On pourrait croire que les choses continuent comme avant. Mais avant quoi, exactement ? À quel moment avons-nous franchi une ligne invisible ? Et s’il y avait un événement, serait-il collectif, appartenant à l’époque, ou simplement intime, projeté sur le monde comme une ombre portée ? Ou bien serait-ce l’inverse : le monde lui-même déposant en nous la trace d’un bouleversement que nous pensions personnel ?
Aucun mal à garer la Dacia ce matin dans le parking de l’Intermarché. Les gens sont partis en vacances. Même pas besoin de chercher une pièce ou un jeton : les caddies étaient libres. C’était étrange, cette chaîne relâchée, son opercule rouge balançant doucement. Comme si, en cette matinée ensoleillée, quelque chose s’était enfin détaché.
Mes dents me lancent toujours, mais je tiens bon. J’ai même dissous un Doliprane dans un verre d’eau, bu en cachette, histoire d’anticiper ces longues heures hors de la maison. S. trouve inconcevable que je n’aille pas chez le dentiste. Elle trouverait encore plus dingue la moindre excuse bancale que je pourrais opposer à son verdict. Ça finirait encore en brouille, et les courses ne sont déjà pas une sinécure. Alors j’avance, stoïque, poussant le caddie à travers les allées.
Ça se sent que ce sont les vacances : les employés remplissent les rayons vides, il y a des visages inconnus, sûrement des intérimaires, même les clients ont changé. Enfin… pas tous. Nous croisons G., une de mes élèves. Malaise mutuel. Qu’avons-nous à nous dire au beau milieu d’un supermarché ? Je lui demande des nouvelles de son mari, qui vient d’être opéré. C’est de la politesse. Comme il va bien, nous nous souhaitons un « à demain » pour l’atelier et reprenons notre chemin.

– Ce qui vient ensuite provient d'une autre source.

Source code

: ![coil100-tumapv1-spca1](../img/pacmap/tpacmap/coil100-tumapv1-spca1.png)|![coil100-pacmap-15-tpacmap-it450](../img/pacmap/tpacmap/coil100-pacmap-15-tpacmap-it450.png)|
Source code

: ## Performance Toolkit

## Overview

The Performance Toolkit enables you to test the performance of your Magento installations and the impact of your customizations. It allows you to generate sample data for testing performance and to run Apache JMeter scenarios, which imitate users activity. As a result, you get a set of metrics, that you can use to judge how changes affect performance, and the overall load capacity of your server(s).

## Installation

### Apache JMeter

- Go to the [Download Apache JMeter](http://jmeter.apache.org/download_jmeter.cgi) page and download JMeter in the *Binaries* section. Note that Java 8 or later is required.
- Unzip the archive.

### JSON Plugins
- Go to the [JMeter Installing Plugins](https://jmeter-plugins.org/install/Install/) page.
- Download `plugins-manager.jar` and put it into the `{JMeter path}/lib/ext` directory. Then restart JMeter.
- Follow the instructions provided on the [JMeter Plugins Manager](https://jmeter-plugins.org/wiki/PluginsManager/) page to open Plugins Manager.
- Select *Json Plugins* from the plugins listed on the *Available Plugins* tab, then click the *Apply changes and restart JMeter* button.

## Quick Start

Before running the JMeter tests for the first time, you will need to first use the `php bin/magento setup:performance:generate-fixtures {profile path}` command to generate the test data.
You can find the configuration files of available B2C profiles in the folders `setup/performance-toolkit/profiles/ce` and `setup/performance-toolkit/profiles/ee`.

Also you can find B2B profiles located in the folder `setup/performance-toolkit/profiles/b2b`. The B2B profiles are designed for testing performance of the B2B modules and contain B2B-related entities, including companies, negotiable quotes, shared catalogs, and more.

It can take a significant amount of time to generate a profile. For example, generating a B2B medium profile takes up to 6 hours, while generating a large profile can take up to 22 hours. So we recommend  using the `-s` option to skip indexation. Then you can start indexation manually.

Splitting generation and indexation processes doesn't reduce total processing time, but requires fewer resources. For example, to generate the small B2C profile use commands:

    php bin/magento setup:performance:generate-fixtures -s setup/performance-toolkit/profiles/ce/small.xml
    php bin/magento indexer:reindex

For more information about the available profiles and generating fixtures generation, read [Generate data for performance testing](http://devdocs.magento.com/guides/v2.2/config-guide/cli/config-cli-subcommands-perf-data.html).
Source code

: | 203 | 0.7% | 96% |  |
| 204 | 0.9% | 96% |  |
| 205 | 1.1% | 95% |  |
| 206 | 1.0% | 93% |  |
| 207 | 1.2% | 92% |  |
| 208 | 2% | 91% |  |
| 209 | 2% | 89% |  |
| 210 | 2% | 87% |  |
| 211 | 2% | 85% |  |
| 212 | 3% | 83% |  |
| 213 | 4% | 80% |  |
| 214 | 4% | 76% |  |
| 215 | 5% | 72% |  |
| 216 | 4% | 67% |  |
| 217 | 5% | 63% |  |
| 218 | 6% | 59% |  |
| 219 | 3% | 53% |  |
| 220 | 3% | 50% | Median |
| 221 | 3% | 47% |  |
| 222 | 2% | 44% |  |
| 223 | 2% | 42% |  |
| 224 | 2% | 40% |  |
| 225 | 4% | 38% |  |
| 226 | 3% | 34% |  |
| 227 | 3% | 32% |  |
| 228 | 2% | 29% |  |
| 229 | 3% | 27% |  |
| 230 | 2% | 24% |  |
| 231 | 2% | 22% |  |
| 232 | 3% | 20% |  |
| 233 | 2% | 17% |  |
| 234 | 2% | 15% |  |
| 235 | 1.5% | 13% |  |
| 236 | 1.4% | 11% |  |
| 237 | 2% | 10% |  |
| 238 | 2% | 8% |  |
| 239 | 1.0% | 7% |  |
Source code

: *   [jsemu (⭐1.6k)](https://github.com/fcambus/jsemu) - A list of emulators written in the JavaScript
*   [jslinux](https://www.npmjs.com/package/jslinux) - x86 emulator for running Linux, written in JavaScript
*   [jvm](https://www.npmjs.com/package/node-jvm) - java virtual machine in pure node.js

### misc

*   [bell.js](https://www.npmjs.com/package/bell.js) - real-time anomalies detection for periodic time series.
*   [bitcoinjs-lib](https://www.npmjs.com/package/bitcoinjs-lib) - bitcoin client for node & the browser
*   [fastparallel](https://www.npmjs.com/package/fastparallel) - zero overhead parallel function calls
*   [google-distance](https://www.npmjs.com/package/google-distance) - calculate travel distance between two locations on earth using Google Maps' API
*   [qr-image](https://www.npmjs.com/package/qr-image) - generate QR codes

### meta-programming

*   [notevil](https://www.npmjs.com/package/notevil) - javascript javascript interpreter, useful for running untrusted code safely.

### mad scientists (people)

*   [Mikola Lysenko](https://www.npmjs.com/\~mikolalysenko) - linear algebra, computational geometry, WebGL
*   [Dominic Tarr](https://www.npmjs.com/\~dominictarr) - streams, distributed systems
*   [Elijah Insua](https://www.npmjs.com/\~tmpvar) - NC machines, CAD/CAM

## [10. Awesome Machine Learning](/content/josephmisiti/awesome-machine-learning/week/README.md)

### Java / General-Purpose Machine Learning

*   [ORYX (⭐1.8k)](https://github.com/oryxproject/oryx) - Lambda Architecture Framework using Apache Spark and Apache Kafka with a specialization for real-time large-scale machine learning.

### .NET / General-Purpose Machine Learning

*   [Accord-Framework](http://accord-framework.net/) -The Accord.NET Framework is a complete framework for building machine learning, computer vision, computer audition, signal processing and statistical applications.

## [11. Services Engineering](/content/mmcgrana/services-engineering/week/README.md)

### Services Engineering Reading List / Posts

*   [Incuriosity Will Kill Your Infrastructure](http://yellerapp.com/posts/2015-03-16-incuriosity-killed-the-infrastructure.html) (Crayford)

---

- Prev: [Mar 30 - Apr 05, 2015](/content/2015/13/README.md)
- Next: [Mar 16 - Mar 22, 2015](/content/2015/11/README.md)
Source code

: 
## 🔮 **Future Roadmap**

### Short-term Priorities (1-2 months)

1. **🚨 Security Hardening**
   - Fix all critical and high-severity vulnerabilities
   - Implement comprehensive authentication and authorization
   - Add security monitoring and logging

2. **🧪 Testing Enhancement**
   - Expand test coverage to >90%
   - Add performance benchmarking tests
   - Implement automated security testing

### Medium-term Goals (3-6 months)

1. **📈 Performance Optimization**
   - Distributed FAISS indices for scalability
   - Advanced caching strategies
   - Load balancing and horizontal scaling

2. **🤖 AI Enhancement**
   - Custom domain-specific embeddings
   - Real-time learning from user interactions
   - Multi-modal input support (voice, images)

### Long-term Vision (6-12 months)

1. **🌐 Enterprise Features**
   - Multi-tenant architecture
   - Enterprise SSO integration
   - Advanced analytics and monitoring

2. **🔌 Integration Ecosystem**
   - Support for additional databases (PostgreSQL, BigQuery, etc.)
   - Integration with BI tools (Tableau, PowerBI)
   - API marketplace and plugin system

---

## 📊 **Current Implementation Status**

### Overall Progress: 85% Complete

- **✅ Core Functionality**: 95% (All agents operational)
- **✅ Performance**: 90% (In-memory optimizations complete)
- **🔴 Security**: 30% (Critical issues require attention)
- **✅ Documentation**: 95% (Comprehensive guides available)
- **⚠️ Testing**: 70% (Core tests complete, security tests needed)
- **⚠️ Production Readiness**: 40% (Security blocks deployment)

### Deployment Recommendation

Ce qui est étrange, c’est qu’on ne la croisera plus du tout. Comme si elle s’était volatilisée. À moins que cette rencontre ne m’ait déjà échappé. Ce qui est sans doute plus plausible.
Au retour, le rituel immuable : ranger les provisions. Un sac pour le congélateur dans la remise, un autre pour le frigo, juste à côté. Je n’ai pas faim. S. annonce qu’elle va cuire des pommes de terre pour accompagner la choucroute. J’ai à peine touché mon assiette. On a parlé des vacances d’été, des locations déjà réservées – sauf que, incapable de me souvenir où, j’ai simplement balbutié que ce serait l’occasion d’aller au Prado. Par chance, nous passons par Madrid. S. a déjà réservé deux nuits d’hôtel. Pour le reste, je ne me souviens plus. Ce que je trouve étrange, au fond. Ce manque d’intérêt me préoccupe plus que mon mal de dent. Et c’est presque rassurant.
À la fin, S. comprend que je ne l’écoute plus. Nous finissons le repas en silence.
Par la fenêtre, j’aperçois deux hommes arrêtés devant l’échafaudage de l’épicerie. Tiens, les travaux vont peut-être enfin s’achever, ai-je dit, juste pour dire quelque chose. Mais non. Ils devaient simplement se heurter au rideau fermé, comme tous les mercredis.
Impossible de l’ignorer : de gigantesques pancartes recouvrent la façade, annonçant des transferts d’argent, et en dessous, leurs horaires en majuscules.
Je ne me souviens plus comment la dispute a commencé. Probablement de manière lancinante, à l’image de ma douleur dentaire, qui revenait par vagues.
À un moment, S. a lâché que je n’étais plus là depuis des mois. Qu’elle avait la sensation de vivre seule.
J’ai joué l’offusqué, bien sûr. Protester m’a donné, l’espace d’un instant, l’illusion d’être là, d’être encore vivant. Puis je me suis tu.
Elle avait raison.
Alors ma vie a défilé en accéléré, avec de courtes pauses. Des plans fixes sur des scènes déjà vécues, toutes reliées par un fil commun : j’étais absorbé dans l’écriture. J’ai noté ça quelque part dans ma tête, me disant que ça ferait un bon texte pour demain. Peut-être même un très bon texte.
Puis je suis remonté continuer ma lecture de Autour de Lovecraft de David Camus. S., elle, allongée sur le canapé du salon s’enfonça aussitôt dans une série policière idiote. Discussion close.